Still, a growing number of doctors and hospital administrators are recognizing the barrier to America’s health imposed by insurance bureaucracy and profit-mindedness. The profound social crisis afflicting working class people aged forty-five to sixty-four—facing insecure, low-paid jobs without health insurance while suffering social uncertainty—will intensify the outcry to expand Medicare to cover this group. (During the ACA debate, Democrats bound to the insurers shamefully blocked this humane and sensible move.)

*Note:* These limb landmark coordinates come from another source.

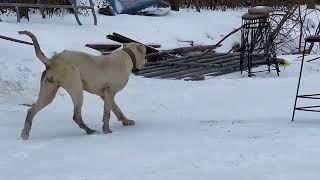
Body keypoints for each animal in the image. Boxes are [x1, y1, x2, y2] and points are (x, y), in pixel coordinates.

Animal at [18, 31, 146, 140]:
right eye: (145, 55)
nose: (145, 62)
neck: (127, 55)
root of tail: (52, 61)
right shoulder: (110, 93)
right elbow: (107, 113)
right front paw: (107, 131)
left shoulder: (105, 95)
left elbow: (117, 109)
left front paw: (126, 121)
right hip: (77, 89)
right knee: (76, 115)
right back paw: (90, 131)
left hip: (48, 92)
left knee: (31, 110)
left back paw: (25, 134)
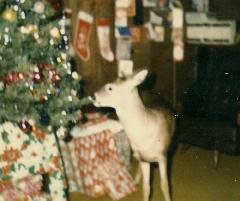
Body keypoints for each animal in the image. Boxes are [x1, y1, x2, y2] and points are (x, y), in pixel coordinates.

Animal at [93, 69, 175, 201]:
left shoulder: (163, 156)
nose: (93, 96)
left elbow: (165, 185)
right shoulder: (143, 159)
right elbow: (146, 187)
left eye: (110, 87)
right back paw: (136, 180)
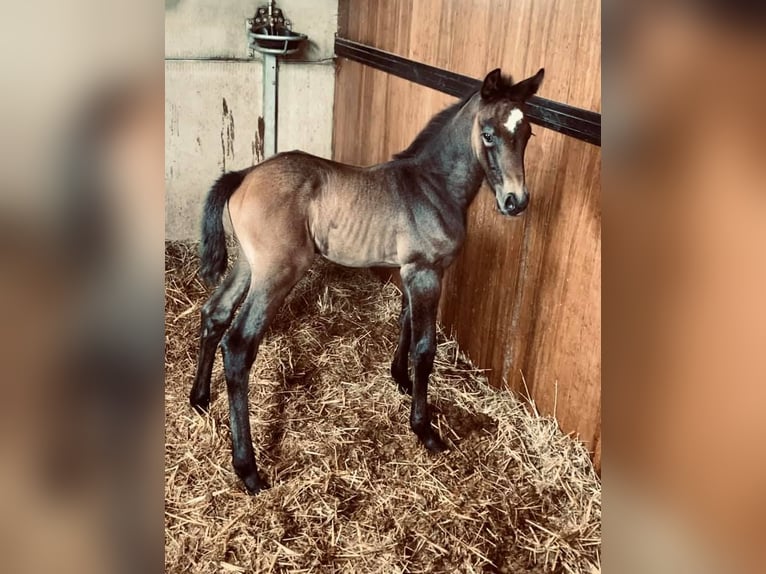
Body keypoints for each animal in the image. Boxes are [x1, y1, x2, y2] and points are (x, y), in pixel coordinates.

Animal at [191, 67, 545, 493]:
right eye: (488, 133)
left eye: (527, 133)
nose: (515, 201)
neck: (432, 186)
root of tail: (244, 175)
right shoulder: (426, 272)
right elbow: (425, 348)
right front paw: (424, 429)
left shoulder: (414, 270)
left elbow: (406, 323)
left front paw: (400, 380)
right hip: (277, 273)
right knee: (239, 345)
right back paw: (248, 469)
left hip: (248, 265)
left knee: (215, 312)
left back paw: (199, 398)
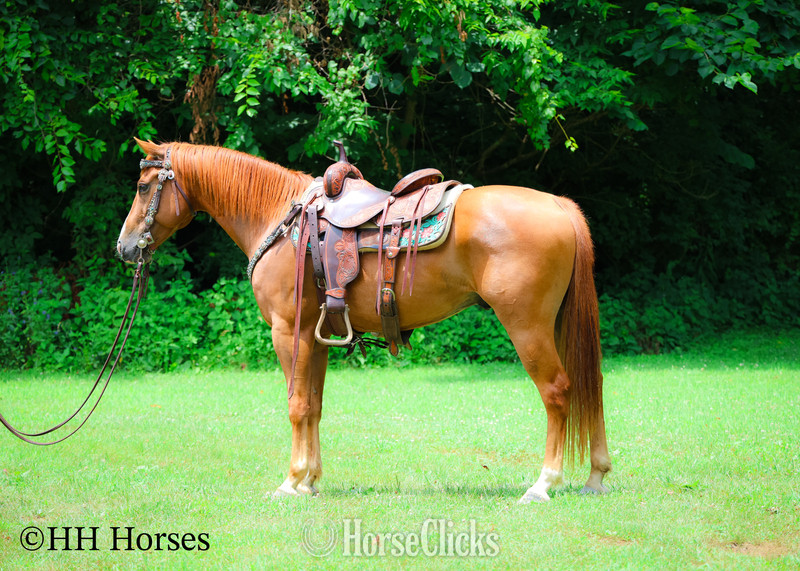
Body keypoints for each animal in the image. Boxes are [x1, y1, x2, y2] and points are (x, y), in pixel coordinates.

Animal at [116, 139, 612, 503]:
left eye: (142, 186)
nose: (124, 247)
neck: (280, 219)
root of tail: (557, 205)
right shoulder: (315, 337)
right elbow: (314, 406)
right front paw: (310, 480)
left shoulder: (288, 332)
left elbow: (296, 405)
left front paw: (291, 481)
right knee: (591, 384)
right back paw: (596, 476)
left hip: (527, 325)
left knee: (558, 391)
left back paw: (544, 484)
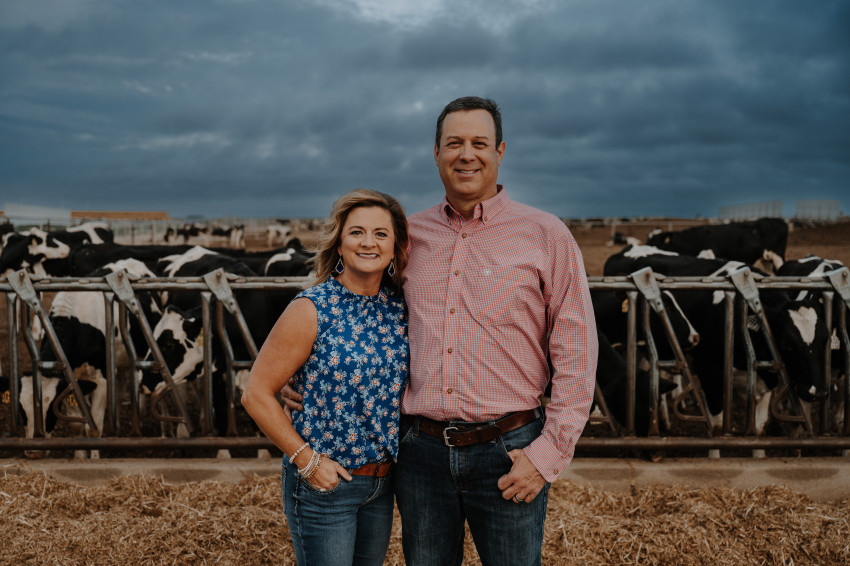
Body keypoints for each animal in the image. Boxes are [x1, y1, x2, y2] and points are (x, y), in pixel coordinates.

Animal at [604, 244, 828, 434]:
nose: (816, 392)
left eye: (824, 340)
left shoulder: (765, 381)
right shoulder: (710, 372)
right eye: (787, 344)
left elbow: (758, 427)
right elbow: (718, 426)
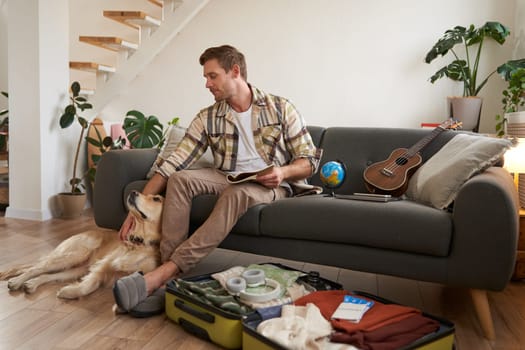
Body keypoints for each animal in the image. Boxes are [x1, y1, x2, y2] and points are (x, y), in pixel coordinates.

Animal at [0, 190, 163, 300]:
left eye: (156, 199)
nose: (133, 192)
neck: (140, 243)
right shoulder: (104, 265)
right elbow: (87, 286)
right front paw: (69, 292)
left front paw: (68, 291)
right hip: (74, 255)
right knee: (35, 268)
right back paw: (16, 281)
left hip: (76, 268)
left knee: (45, 274)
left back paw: (31, 284)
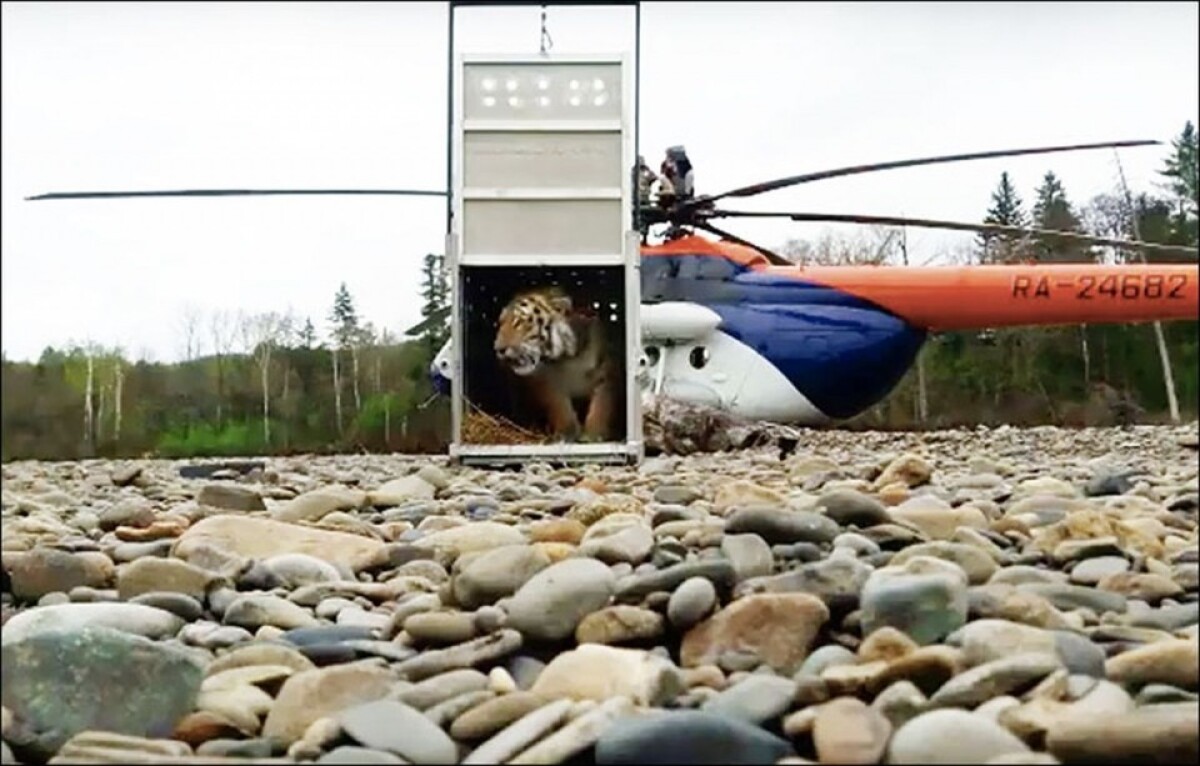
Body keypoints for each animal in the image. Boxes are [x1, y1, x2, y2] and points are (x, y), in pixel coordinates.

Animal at [493, 286, 617, 442]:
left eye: (519, 323)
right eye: (500, 323)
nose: (498, 349)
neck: (568, 358)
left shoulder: (606, 373)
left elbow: (601, 407)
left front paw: (594, 435)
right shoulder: (547, 381)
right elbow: (560, 408)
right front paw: (567, 433)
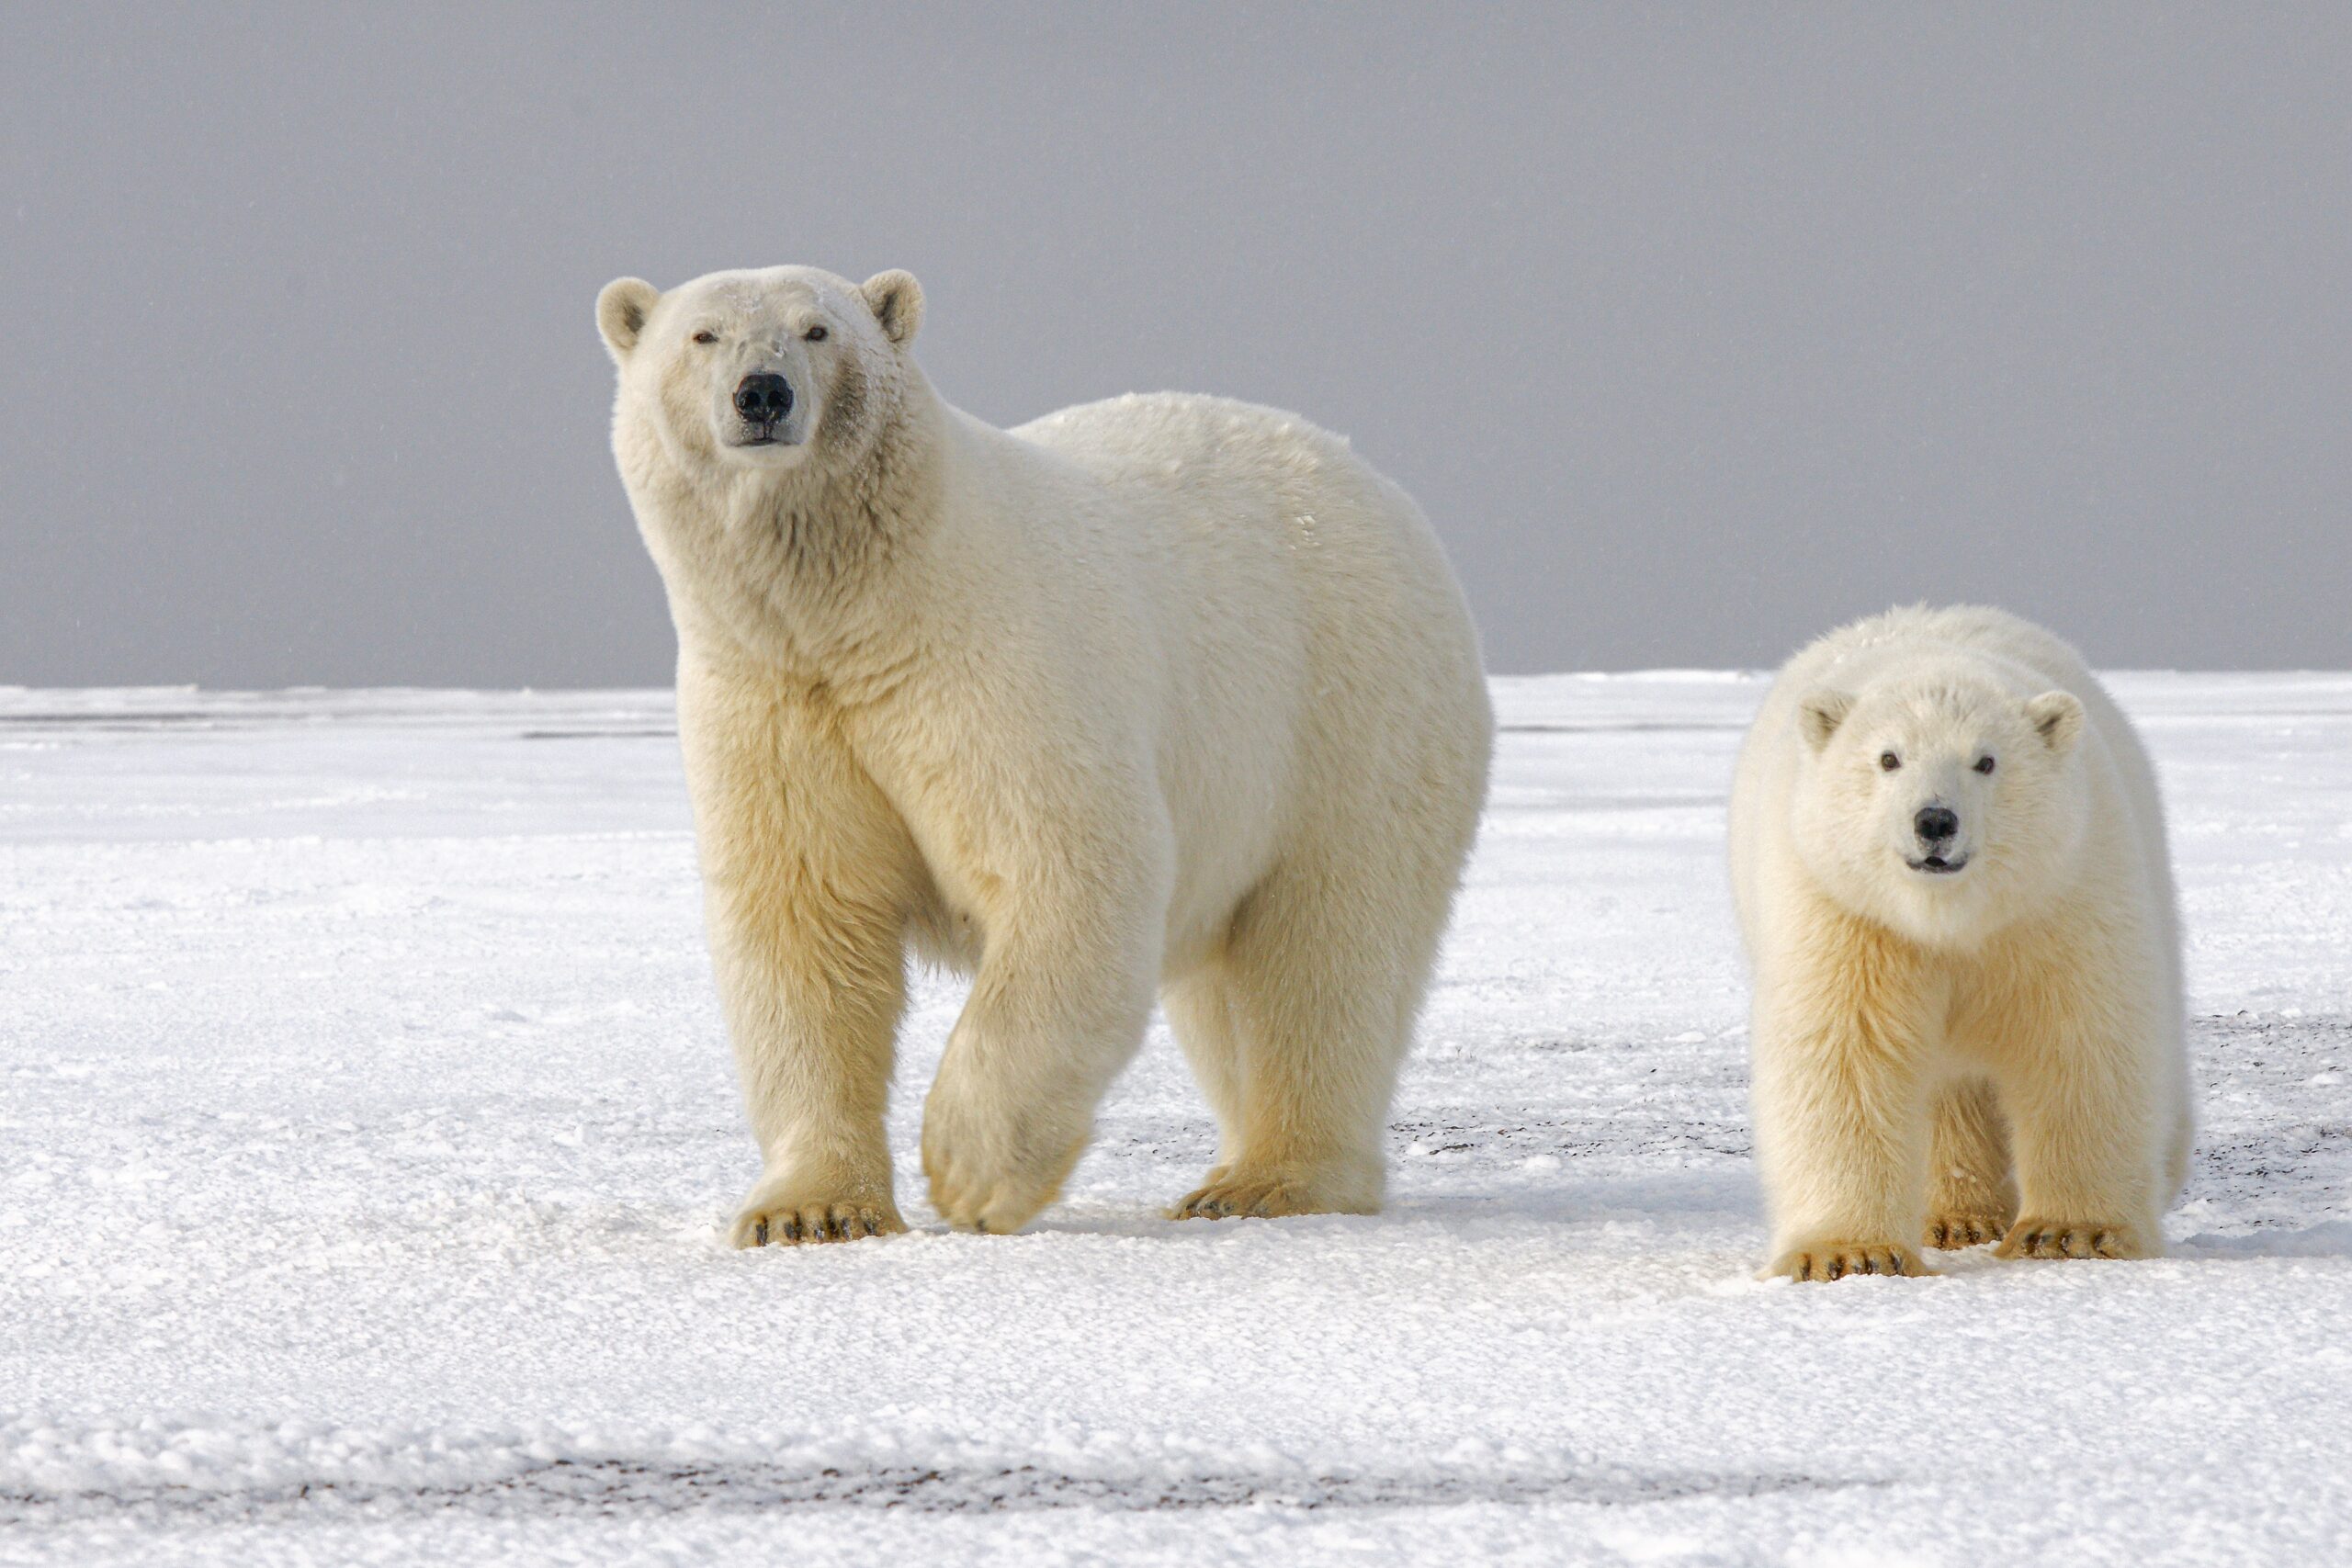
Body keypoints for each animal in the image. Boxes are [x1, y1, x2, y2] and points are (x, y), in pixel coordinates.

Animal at [595, 265, 1493, 1244]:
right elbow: (806, 922)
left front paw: (968, 1170)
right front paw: (809, 1210)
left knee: (1324, 949)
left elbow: (1069, 866)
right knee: (1228, 989)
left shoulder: (992, 665)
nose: (763, 393)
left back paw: (1269, 1179)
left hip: (1346, 715)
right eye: (704, 335)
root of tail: (1379, 486)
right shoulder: (771, 700)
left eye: (817, 329)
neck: (862, 610)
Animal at [1727, 605, 2191, 1280]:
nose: (1935, 820)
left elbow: (2081, 1039)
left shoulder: (2059, 898)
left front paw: (2069, 1232)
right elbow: (1845, 1053)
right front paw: (1849, 1252)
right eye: (1888, 757)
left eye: (1986, 761)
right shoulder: (1846, 913)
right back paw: (1957, 1218)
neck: (1951, 919)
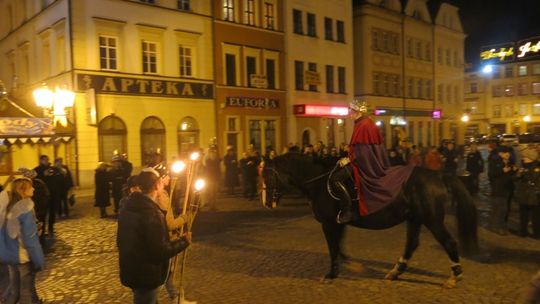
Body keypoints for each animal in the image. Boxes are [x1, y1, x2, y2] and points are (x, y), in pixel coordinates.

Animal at [262, 153, 476, 288]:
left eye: (269, 176)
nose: (267, 203)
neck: (319, 182)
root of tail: (438, 175)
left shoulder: (329, 223)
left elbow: (333, 248)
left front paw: (331, 274)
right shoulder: (339, 223)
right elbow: (339, 247)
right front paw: (349, 266)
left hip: (432, 220)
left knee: (449, 242)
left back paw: (454, 278)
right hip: (415, 218)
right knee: (411, 245)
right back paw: (395, 272)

Moreover, the number of states advancing “Medicare for All” initiatives is growing, including California and New York. The United States could see a similar pattern to Canada, where. provinces established immensely popular single-payer systems before a national plan was adopted.
Finally, the establishment of a “public option”—for individuals unable to find satisfactory insurance on the private market—would create another small source of momentum for Medicare for All.
In short, while the battle for Medicare for All is not likely be quick or easy, we have major opportunities to seek improvements in health care that will widen the already massive base of support for a humane, nonprofit system.